* _EXERCISES TO COMPLETE_
1 – In the passage on drilling status tracks and the PPFG Time Based Widget, which two displays does the PPFG Time Based Widget display combine?
2 – Extend the passage on drilling status tracks and the PPFG Time Based Widget, starting right after its final sentence.

* _PASSAGE FOR REVIEW_
┏━━

6. Track 6--A status track displaying a warning or alarm when there
is risk of gain. In one embodiment, the color red indicates an
alarm, while yellow is the warning. Green means there is no
risk.
7. Track 7--A status track, similar to Track 6, displaying a
warning or alarm when there is risk of loss.
8. Track 8--A status track, similar to Track 6, displaying a
warning or alarm when there is risk of gain in the look-ahead
region.
9. Track 9--A status track, similar to Track 6, displaying a
warning or alarm when there is risk of loss in the look-ahead
region.
10. Track 10--A status track, similar to Track 6, displaying a
warning or alarm when the real time resistivity, dT, dTs and/or dxc
is beyond a certain threshold applied on the expected resistivity,
dT, dTs and/or dxc.
When drilling is not taking place, the PPFG Time Based Widget is
used to monitor mud density (e.g., ECD, ESD, and Mud Weight), and
compare these values against maximum pore pressure (pre-drill
determination), minimum fracture gradient for sand, and pore
pressure resistivity. The PPFG Time Based Widget display, as seen
in FIG. 78, combines a Log Widget display (on the left) 800 with
the LookAhead Widget display 802. In one embodiment, the Log Widget
uses a template for the tracks and curves.

┗━━

* _RECORDS_
┏━━

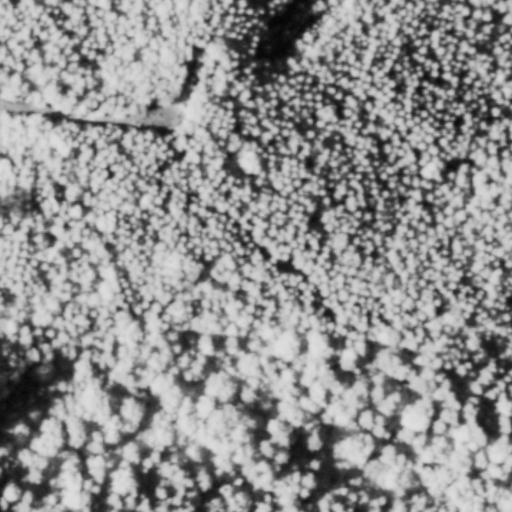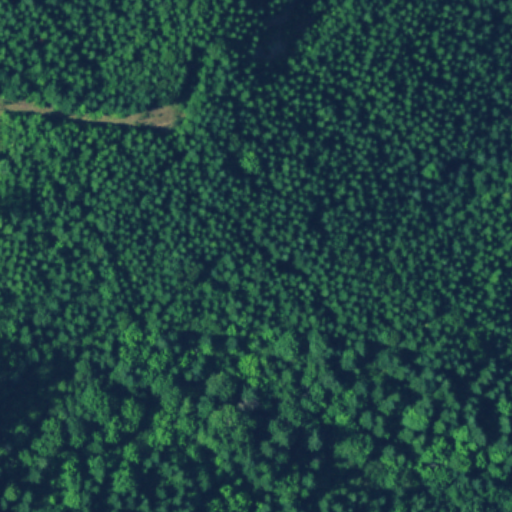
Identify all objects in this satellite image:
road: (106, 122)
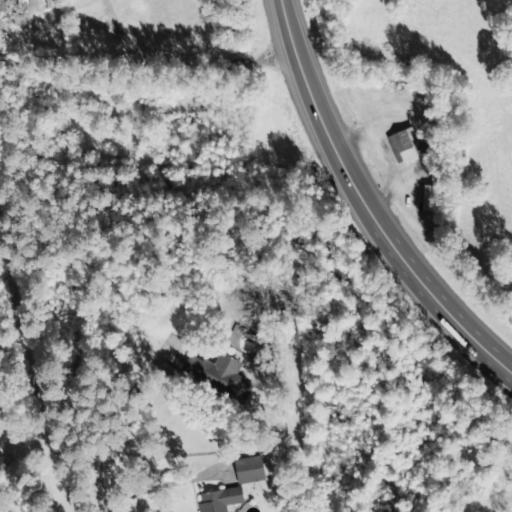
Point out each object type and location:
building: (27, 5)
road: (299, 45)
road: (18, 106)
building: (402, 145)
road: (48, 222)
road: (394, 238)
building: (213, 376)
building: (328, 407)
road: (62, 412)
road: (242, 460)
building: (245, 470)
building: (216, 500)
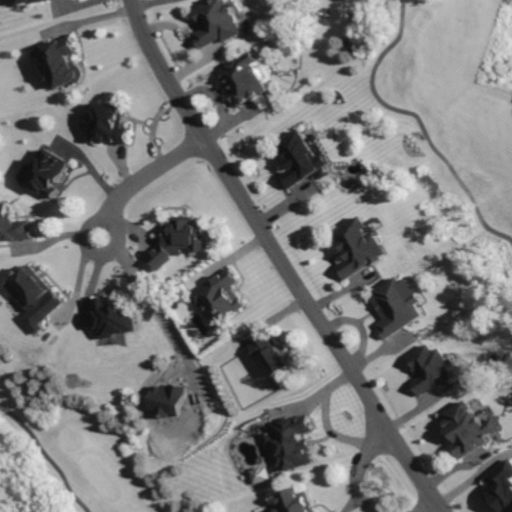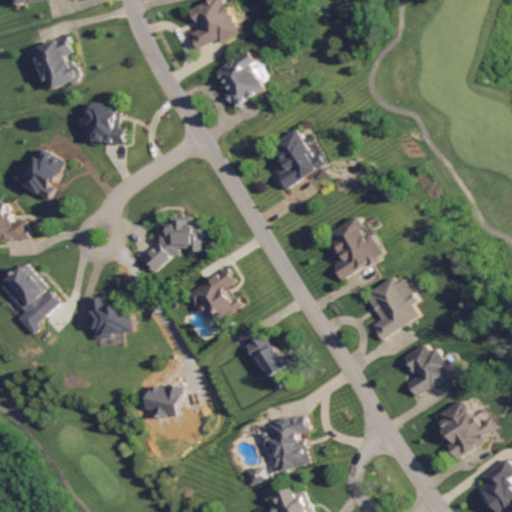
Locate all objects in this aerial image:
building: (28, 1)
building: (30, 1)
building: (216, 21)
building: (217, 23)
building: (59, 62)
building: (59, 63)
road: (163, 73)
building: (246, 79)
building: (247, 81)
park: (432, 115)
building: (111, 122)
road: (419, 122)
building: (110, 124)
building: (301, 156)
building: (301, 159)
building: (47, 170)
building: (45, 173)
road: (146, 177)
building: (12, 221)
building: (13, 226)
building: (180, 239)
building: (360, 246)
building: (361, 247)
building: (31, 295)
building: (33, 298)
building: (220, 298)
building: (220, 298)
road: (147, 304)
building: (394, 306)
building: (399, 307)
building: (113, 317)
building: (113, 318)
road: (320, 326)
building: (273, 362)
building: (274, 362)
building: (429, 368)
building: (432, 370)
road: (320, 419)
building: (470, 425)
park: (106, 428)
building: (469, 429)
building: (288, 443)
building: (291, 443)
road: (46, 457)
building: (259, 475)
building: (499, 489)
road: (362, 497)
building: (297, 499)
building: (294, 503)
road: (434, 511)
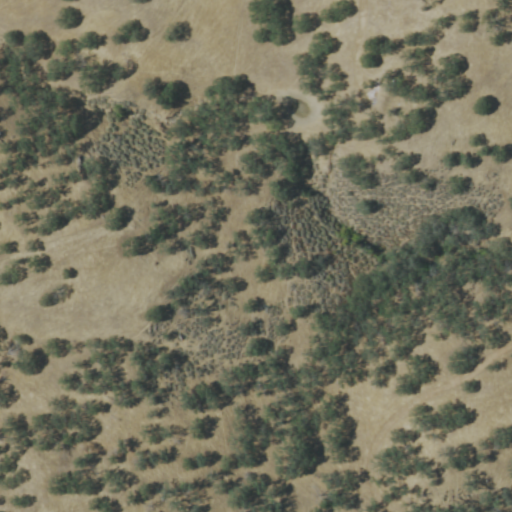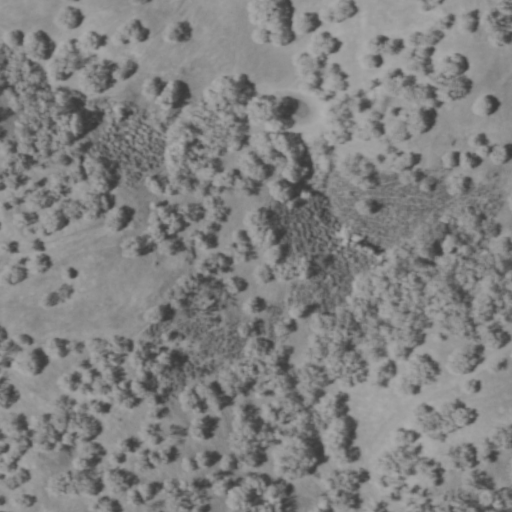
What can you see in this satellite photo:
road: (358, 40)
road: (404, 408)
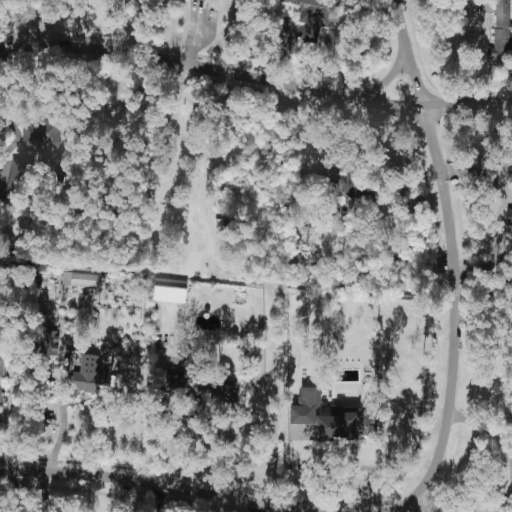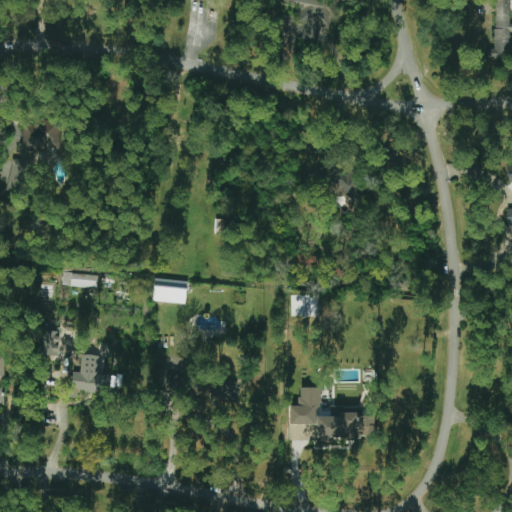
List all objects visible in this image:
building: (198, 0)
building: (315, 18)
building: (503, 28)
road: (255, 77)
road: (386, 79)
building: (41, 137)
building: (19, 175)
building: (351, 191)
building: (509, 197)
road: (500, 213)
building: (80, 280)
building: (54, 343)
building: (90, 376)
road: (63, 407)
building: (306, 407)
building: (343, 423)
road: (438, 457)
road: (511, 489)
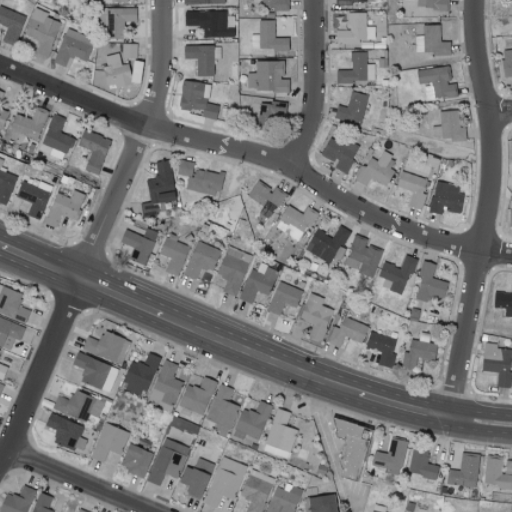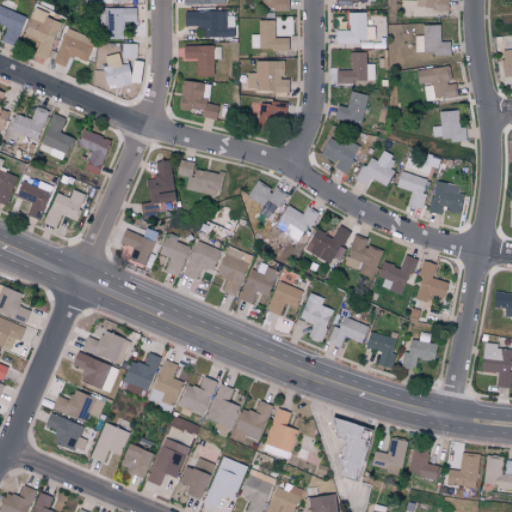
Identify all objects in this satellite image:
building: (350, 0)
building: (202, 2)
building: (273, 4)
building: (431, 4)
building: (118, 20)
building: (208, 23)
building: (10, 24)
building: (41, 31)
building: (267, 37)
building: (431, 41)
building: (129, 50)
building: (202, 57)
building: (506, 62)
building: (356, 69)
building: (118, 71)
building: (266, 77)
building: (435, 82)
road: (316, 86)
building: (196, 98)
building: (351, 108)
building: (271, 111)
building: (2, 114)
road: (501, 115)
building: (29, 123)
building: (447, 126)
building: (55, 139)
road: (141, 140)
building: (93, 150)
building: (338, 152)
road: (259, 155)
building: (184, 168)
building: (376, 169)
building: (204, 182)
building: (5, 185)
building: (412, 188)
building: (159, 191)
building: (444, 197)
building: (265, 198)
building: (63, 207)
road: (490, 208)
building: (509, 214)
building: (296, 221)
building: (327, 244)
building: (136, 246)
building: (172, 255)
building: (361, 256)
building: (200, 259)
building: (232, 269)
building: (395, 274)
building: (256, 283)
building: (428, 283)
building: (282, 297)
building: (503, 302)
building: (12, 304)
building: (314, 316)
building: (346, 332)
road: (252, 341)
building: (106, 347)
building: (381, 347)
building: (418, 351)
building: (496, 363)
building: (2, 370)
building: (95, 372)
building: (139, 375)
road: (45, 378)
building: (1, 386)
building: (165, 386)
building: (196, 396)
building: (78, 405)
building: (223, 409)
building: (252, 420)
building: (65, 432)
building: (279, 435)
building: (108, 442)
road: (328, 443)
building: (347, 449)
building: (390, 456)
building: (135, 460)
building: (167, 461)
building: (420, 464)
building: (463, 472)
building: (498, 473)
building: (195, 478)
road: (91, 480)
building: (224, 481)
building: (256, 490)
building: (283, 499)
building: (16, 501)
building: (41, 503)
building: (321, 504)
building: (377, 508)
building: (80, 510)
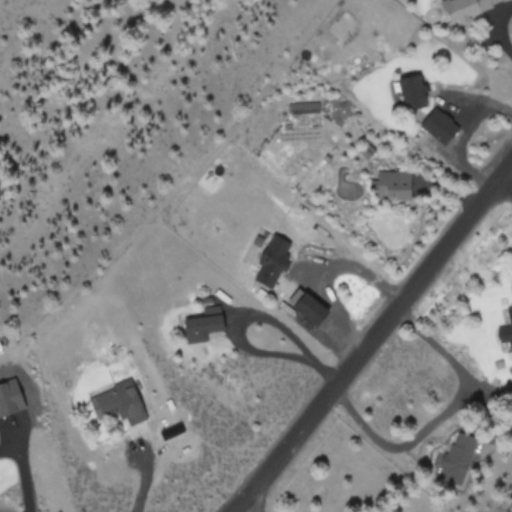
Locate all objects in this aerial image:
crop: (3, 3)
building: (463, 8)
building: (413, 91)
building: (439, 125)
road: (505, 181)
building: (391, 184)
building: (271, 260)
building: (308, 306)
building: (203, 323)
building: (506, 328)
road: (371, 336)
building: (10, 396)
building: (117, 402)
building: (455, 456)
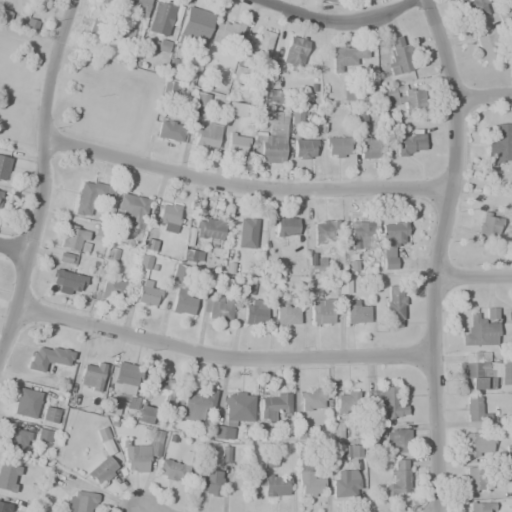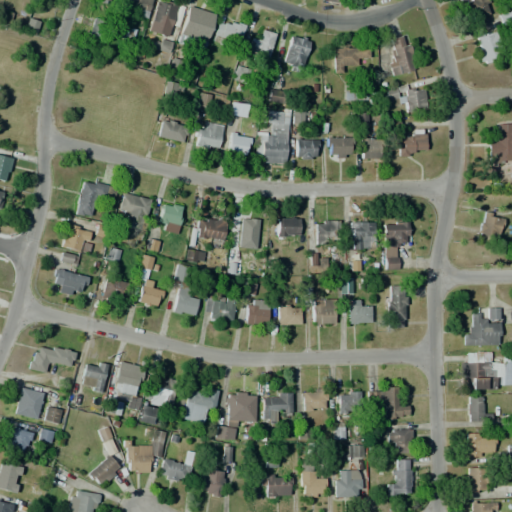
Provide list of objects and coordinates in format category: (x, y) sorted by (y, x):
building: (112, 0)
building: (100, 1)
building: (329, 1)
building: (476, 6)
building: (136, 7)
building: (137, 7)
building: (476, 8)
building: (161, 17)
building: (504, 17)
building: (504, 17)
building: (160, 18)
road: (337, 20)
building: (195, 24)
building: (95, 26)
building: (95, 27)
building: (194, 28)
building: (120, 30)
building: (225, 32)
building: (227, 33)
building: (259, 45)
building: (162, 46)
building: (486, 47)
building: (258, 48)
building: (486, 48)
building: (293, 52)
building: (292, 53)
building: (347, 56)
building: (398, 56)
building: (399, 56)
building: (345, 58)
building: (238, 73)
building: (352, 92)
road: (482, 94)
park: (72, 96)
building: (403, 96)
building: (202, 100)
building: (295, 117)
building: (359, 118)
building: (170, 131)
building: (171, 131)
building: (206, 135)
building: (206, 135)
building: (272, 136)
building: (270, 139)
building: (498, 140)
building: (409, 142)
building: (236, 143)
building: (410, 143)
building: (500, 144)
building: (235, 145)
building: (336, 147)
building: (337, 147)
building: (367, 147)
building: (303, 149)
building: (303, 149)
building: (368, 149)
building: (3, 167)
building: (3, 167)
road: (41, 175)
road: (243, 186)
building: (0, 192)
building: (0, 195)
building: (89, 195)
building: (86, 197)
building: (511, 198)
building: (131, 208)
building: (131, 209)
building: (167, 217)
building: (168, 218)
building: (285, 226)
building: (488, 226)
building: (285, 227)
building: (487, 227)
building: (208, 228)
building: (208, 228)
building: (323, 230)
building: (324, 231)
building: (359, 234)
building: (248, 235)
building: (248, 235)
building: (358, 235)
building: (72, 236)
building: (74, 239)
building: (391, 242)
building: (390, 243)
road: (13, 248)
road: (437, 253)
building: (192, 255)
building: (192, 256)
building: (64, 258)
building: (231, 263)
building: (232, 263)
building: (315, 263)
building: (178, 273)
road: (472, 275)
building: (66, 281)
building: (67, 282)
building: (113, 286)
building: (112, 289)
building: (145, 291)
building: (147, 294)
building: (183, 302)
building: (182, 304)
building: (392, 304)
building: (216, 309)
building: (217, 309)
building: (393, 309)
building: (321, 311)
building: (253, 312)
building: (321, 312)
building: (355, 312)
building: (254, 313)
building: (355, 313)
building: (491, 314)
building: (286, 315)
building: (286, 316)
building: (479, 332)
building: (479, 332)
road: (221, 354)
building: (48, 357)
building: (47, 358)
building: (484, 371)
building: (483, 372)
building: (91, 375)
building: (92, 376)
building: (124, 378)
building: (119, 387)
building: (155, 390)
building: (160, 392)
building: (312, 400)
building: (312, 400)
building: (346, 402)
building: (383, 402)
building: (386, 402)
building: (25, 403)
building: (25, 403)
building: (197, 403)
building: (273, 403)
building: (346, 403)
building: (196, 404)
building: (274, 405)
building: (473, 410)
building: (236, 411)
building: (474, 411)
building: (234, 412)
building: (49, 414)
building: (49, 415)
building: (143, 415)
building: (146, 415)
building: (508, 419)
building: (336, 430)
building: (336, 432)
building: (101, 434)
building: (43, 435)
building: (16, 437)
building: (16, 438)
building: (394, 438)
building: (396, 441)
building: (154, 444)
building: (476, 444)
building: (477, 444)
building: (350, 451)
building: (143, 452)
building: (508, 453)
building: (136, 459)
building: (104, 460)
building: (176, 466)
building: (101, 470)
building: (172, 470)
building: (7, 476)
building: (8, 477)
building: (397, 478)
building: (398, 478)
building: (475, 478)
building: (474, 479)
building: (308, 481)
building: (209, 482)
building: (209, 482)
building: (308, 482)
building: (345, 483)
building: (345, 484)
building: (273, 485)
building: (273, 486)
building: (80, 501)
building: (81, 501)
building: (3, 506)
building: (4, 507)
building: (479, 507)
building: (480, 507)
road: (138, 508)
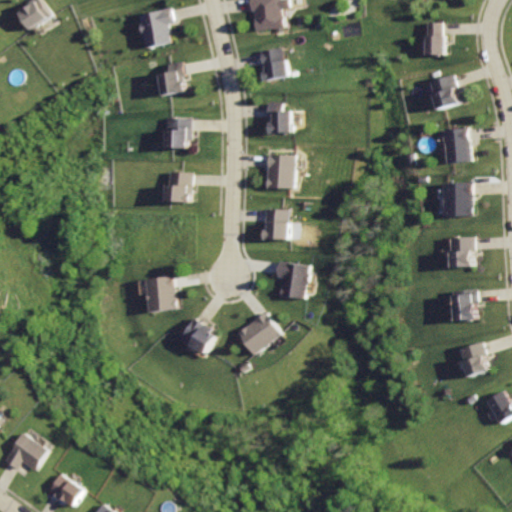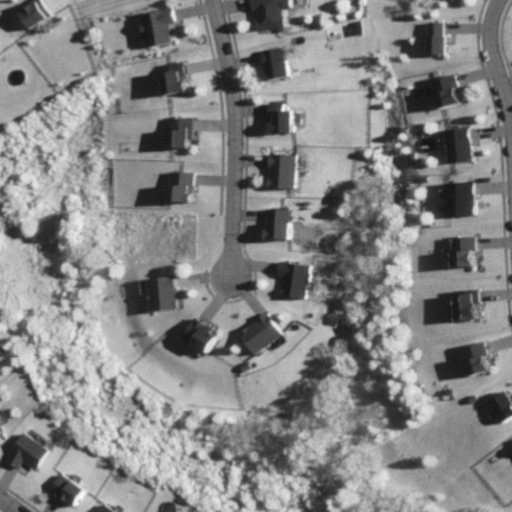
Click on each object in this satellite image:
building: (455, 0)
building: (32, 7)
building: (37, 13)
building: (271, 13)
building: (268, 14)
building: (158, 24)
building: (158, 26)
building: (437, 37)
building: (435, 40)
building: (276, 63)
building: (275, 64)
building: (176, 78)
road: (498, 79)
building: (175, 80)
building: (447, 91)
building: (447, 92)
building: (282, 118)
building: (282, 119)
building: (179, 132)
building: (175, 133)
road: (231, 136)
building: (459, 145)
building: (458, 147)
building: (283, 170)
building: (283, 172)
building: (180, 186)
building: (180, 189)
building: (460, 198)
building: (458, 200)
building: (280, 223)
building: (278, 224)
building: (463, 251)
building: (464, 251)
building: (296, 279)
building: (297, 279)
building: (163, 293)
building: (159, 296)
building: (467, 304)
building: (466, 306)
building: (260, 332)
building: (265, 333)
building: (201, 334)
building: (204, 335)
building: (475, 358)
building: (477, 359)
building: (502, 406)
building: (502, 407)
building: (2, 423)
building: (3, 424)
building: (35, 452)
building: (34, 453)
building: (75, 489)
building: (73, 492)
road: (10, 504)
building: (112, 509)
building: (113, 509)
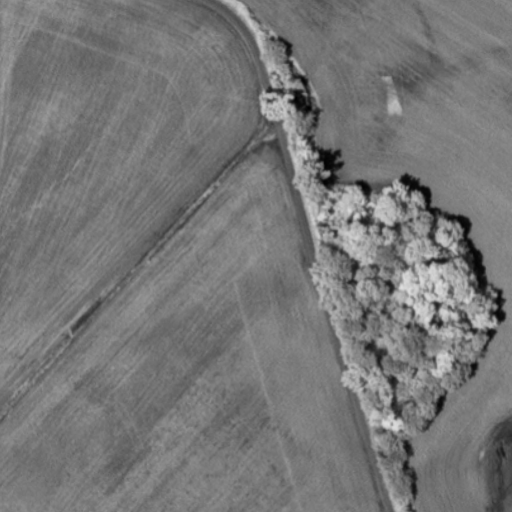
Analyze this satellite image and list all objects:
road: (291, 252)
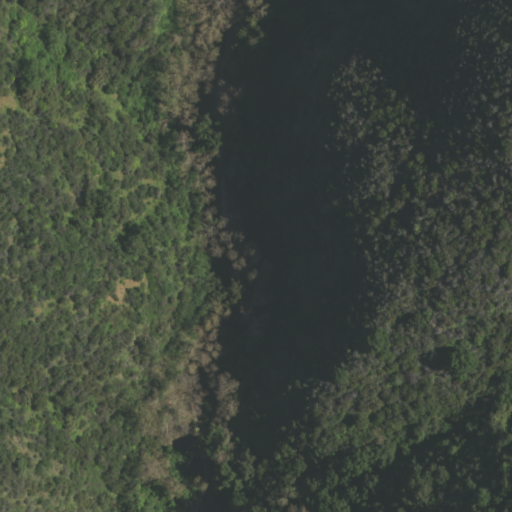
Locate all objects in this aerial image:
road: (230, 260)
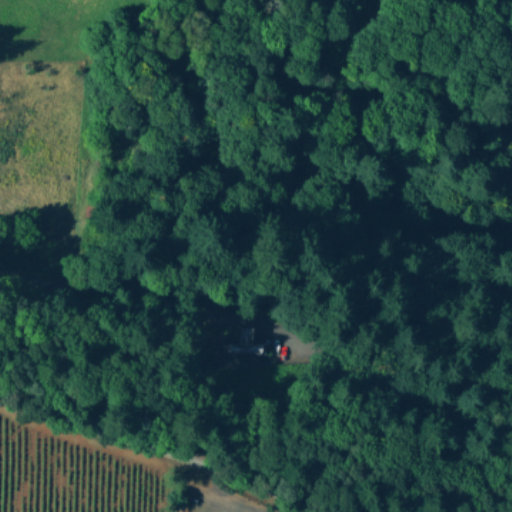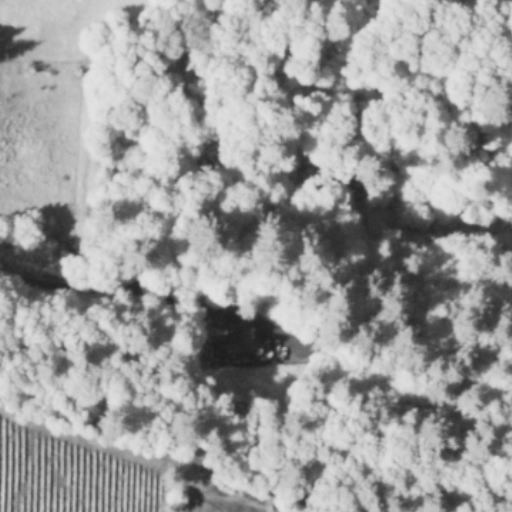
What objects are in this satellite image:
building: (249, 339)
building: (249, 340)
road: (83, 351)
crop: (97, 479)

┗━━

* _EXERCISE RESULTS_
1 – A Log Widget display (on the left) and the LookAhead Widget display.

2 –
The template shown has two horizontal tracks: a multiple curve
track on top, and a status track on the bottom. The multiple curve
track can display a number of curves based on real-time or
pre-drill data, including, but not limited to, fracture gradient
for sand, ECD, ESD, Mud Weight, Pore Pressure Resistivity, Minimum
Pore Pressure, Maximum Pore Pressure, and Most Likely Pore
Pressure. This track can be configured by modifying the template
(e.g., PPFGtimebased.xml) in the Property page of the Log Widget.
The status track displays a warning or alarm when there is a risk
of loss.
The LookAhead portion of the display can be configured through the
PPFG LookAhead Widget configuration (as described below). This
section of the display allows the user to observe and monitor the
maximum pore pressure and minimum fracture gradient in the
LookAhead region, and compare it against the current real-time
values for ECD, ESD and Mud Weight (which are expected to be within
the maximum pore pressure and minimum fracture gradient value
ranges).
The PPFG LookAhead Widget may be configured through the Properties
dialog in a similar manner to the Gas Monitor Widget (i.e., select
"Edit display" and select the PPFG LookAhead Widget icon 810, as
seen in FIG. 79A). The editable form of the PPFG LookAhead Widget
is shown in FIG. 79B. Selecting "Properties" from the menu displays
the settings dialog window, as seen in FIG. 80.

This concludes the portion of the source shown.